Home / BBC Dorset / Disappearance of conservation project white-tailed eagles probed

Disappearance of conservation project white-tailed eagles probed


Getty Images A white-tailed eagle sweeping low over the sea with a fish in its talonsGetty Images

White-tailed eagles were reintroduced to the south coast of England in 2019

The disappearance of three white-tailed eagles who were part of a successful conservation programme is being investigated by police.

The cases include a chick born in the wild earlier this year in Sussex, one of the first white-tailed eagles to fledge in England for hundreds of years.

Forestry England said satellite trackers from two eagles were found in September, apparently cut off and dumped close to the birds’ last recorded location.

The missing birds are part of a project led by Forestry England and the Roy Dennis Wildlife Foundation to reintroduce the birds which had been extinct in England for more than two centuries. The charity said the finds were “devastating”.

Thirty-seven birds were initially released on the Isle of Wight in 2019. Several breeding pairs have since formed with six chicks being born in the wild for the first time since the 1780s.

Forestry England said a satellite tag belonging to a chick – G842 – was recovered from the River Rother, near Petersfield on the Hampshire-Sussex border on 26 September.

It had been removed from the bird using a sharp instrument. Searches in the area to try and locate the body of the bird were unsuccessful.

Sussex Police has appealed for information from anyone who was in or around Harting Down and Petersfield on the evening of 20 September and may have seen the bird or any suspicious behaviour.

Forestry England Tree branches frame a nest with two fluffy heads of chicks poppin gout and a adult eagle leaning in to feed themForestry England

The missing bird is one offspring of two white-tailed eagles released on the Isle of Wight by the project

Tim Mackrill from the Roy Dennis Wildlife Foundation said: “So many people in the area had shared the joy of seeing these birds breed again after hundreds of years and our ongoing monitoring has shown how well they were fitting into the landscape.

“To have that destroyed just a few months later is deeply shocking.”

Dyfed Powys Police is investigating a similar incident on 13 September, where a satellite tag belonging to white-tailed eagle G615 was recovered in remote moorland near the Gwgia Reservoir, Tregynon.

Police Scotland is treating the disappearance of a third bird as suspicious. The tag for G819 stopped transmitting data daily on 8 November in the Moorfoot Hills area.

The Birds of Poole Harbour group said any illegal persecution of the birds was “sickening”.

The group promotes conservation efforts on the Dorset coast where a single male white-tailed eagle chick hatched earlier this year.

In a Facebook post it said: “The return and recolonisation of white-tailed eagles is still in it’s infancy, so the illegal killing of the birds can have a massive detrimental impact on the project and their recovery across their historic range.”
▬▬▬
▸ **TASKS FOR THIS EXERCISE**
A. Retype the stretch of the eagle article from "Getty Images A" through "investigated by police.".
B. Answer these questions from the eagle article:
(i) How many birds were initially released on the Isle of Wight in 2019?
(ii) In which river was the satellite tag of chick G842 recovered?
(iii) On what date did the tag for G819 stop transmitting data daily?

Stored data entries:
▬▬▬
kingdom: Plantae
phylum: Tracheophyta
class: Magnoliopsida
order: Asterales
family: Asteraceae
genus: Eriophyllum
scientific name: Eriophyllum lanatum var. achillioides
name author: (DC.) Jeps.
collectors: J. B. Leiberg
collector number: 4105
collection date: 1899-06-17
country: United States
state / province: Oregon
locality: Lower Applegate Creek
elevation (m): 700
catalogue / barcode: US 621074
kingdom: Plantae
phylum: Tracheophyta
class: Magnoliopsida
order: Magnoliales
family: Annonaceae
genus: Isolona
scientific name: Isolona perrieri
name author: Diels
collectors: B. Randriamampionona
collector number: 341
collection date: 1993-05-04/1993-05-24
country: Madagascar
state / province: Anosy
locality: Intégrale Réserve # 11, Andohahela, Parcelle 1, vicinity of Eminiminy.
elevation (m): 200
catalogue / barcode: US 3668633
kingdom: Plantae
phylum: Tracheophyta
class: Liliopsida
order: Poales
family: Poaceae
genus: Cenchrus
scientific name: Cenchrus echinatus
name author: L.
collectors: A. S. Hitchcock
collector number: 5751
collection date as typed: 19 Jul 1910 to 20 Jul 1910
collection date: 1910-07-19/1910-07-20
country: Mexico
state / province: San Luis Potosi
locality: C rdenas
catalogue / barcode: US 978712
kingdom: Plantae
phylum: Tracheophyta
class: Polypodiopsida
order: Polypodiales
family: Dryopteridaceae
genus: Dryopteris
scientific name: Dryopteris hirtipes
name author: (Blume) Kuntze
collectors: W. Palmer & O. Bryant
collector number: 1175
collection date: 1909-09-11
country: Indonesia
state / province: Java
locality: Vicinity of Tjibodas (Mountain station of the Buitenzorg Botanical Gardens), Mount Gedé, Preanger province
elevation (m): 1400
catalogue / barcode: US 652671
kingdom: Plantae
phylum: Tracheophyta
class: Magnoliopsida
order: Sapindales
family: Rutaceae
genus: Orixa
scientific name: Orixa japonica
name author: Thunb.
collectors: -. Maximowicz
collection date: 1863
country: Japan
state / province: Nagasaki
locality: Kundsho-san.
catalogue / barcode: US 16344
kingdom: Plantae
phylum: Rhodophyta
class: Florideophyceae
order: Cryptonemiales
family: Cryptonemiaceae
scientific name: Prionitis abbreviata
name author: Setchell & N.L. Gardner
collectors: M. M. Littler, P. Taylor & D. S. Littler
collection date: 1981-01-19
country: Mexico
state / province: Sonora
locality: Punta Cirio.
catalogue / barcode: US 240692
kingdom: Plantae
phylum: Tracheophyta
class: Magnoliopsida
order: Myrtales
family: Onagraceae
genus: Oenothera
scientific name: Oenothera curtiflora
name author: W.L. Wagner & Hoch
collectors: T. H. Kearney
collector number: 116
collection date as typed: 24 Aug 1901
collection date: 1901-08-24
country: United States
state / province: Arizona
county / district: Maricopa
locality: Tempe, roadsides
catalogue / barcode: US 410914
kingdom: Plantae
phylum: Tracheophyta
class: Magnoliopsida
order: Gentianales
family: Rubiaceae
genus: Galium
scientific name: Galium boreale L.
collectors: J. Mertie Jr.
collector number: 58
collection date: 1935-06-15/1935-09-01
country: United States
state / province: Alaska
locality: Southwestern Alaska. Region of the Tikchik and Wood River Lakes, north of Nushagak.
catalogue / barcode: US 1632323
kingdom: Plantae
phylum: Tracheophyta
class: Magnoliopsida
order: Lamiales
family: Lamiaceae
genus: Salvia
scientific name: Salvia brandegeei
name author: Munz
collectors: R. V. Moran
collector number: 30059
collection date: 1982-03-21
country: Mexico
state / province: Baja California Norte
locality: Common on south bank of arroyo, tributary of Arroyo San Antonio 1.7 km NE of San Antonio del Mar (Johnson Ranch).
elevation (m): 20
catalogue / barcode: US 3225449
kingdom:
▬▬▬
▸ **ANSWERS TO THE PROBLEMS**
A.
Getty Images A white-tailed eagle sweeping low over the sea with a fish in its talonsGetty Images

White-tailed eagles were reintroduced to the south coast of England in 2019

The disappearance of three white-tailed eagles who were part of a successful conservation programme is being investigated by police.

B.
(i) Thirty-seven
(ii) The River Rother
(iii) 8 November